[[ Provided records open ]]
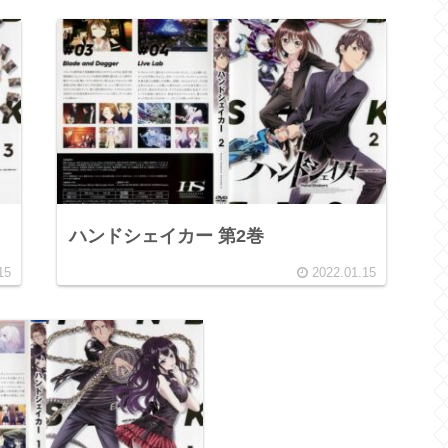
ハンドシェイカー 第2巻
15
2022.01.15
[[ Provided records closed ]]
[[ Provided records open ]]
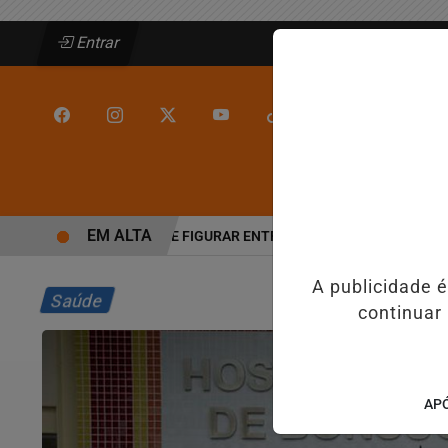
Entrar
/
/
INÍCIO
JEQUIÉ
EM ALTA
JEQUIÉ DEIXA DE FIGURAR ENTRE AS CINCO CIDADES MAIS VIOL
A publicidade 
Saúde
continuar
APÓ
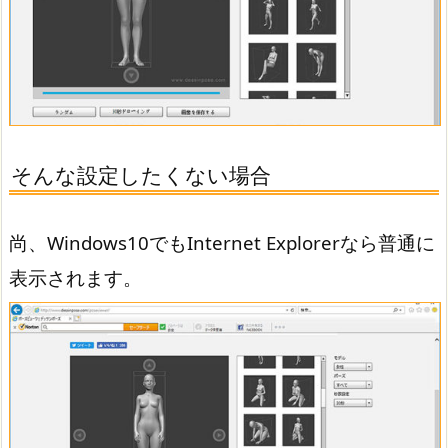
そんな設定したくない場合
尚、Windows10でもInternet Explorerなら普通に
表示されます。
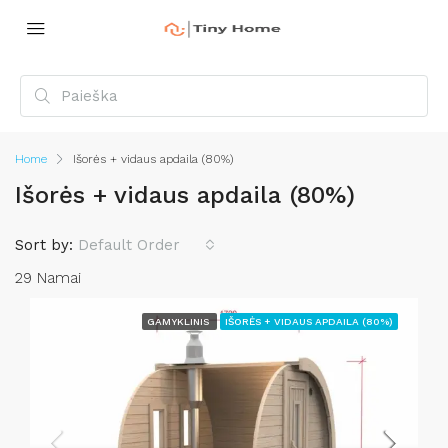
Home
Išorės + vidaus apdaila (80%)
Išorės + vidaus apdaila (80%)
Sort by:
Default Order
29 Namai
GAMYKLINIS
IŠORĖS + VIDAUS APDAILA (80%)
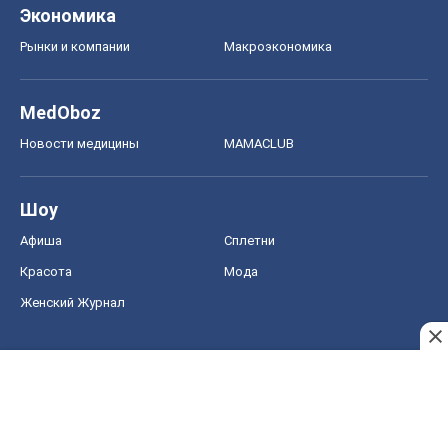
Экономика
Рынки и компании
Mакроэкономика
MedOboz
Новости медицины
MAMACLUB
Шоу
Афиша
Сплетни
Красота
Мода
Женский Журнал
[[ Provided records closed ]]
[[ Provided records open ]]
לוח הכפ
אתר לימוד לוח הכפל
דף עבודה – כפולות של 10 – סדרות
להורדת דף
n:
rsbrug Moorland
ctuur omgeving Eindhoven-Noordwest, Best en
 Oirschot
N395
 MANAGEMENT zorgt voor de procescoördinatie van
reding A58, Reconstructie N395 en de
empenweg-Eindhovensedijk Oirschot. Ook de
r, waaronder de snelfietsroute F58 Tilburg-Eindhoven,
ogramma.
[[ Provided records closed ]]
Assignment: Exercise for the records above: copy only the lines from the one with "尚、Windows10でもInternet Explorerなら普通に" to the one with "Женский Журнал", both ends kept, and drop the pictures.

Answer box:
尚、Windows10でもInternet Explorerなら普通に
表示されます。
Home
Išorės + vidaus apdaila (80%)
Išorės + vidaus apdaila (80%)
Sort by:
Default Order
29 Namai
GAMYKLINIS
IŠORĖS + VIDAUS APDAILA (80%)
Экономика
Рынки и компании
Mакроэкономика
MedOboz
Новости медицины
MAMACLUB
Шоу
Афиша
Сплетни
Красота
Мода
Женский Журнал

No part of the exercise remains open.